Instructions to follow ->
Among the lines below, copy each one in which "дуже" appears.

Task data section start

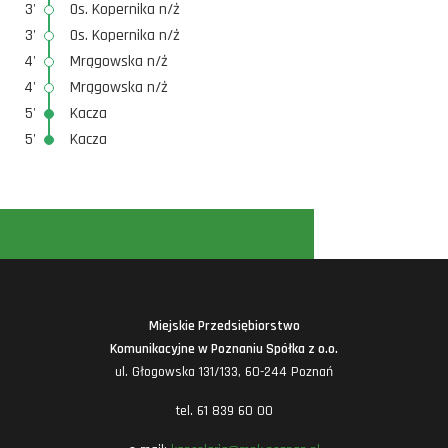
3'
Os. Kopernika n/ż
3'
Os. Kopernika n/ż
4'
Mrągowska n/ż
4'
Mrągowska n/ż
5'
Kacza
5'
Kacza
Miejskie Przedsiębiorstwo
Komunikacyjne w Poznaniu Spółka z o.o.
ul. Głogowska 131/133, 60-244 Poznań
tel. 61 839 60 00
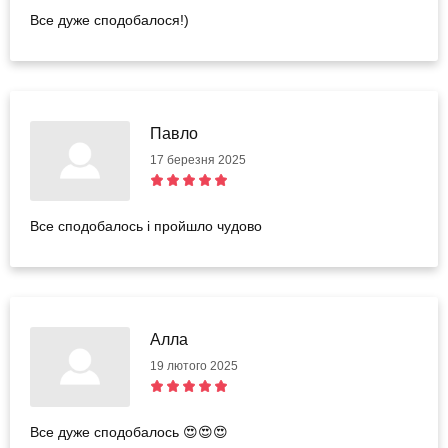
Все дуже сподобалося!)
Павло
17 березня 2025
Все сподобалось і пройшло чудово
Алла
19 лютого 2025
Все дуже сподобалось 😍😍😍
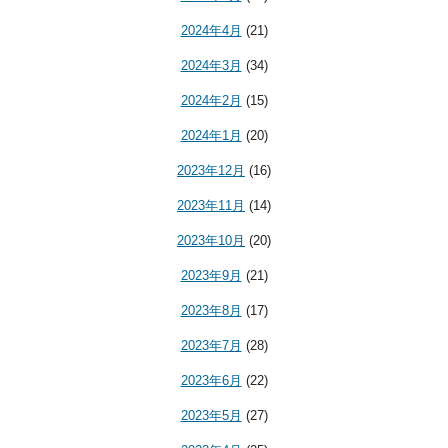
2024年4月
(21)
2024年3月
(34)
2024年2月
(15)
2024年1月
(20)
2023年12月
(16)
2023年11月
(14)
2023年10月
(20)
2023年9月
(21)
2023年8月
(17)
2023年7月
(28)
2023年6月
(22)
2023年5月
(27)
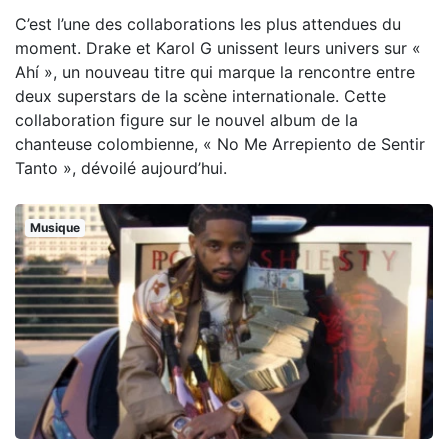
C’est l’une des collaborations les plus attendues du
moment. Drake et Karol G unissent leurs univers sur «
Ahí », un nouveau titre qui marque la rencontre entre
deux superstars de la scène internationale. Cette
collaboration figure sur le nouvel album de la
chanteuse colombienne, « No Me Arrepiento de Sentir
Tanto », dévoilé aujourd’hui.
Musique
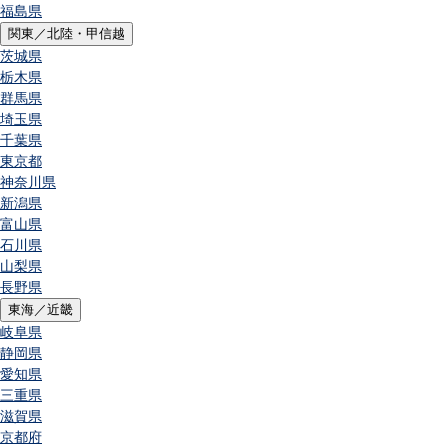
福島県
関東／北陸・甲信越
茨城県
栃木県
群馬県
埼玉県
千葉県
東京都
神奈川県
新潟県
富山県
石川県
山梨県
長野県
東海／近畿
岐阜県
静岡県
愛知県
三重県
滋賀県
京都府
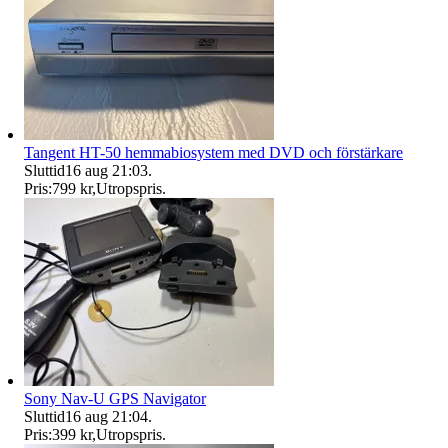
Tangent HT-50 hemmabiosystem med DVD och förstärkare
Sluttid
16 aug 21:03
.
Pris:
799 kr
,
Utropspris
.
Sony Nav-U GPS Navigator
Sluttid
16 aug 21:04
.
Pris:
399 kr
,
Utropspris
.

Task data section end

Output of the task ->
Все дуже сподобалося!)
Все дуже сподобалось 😍😍😍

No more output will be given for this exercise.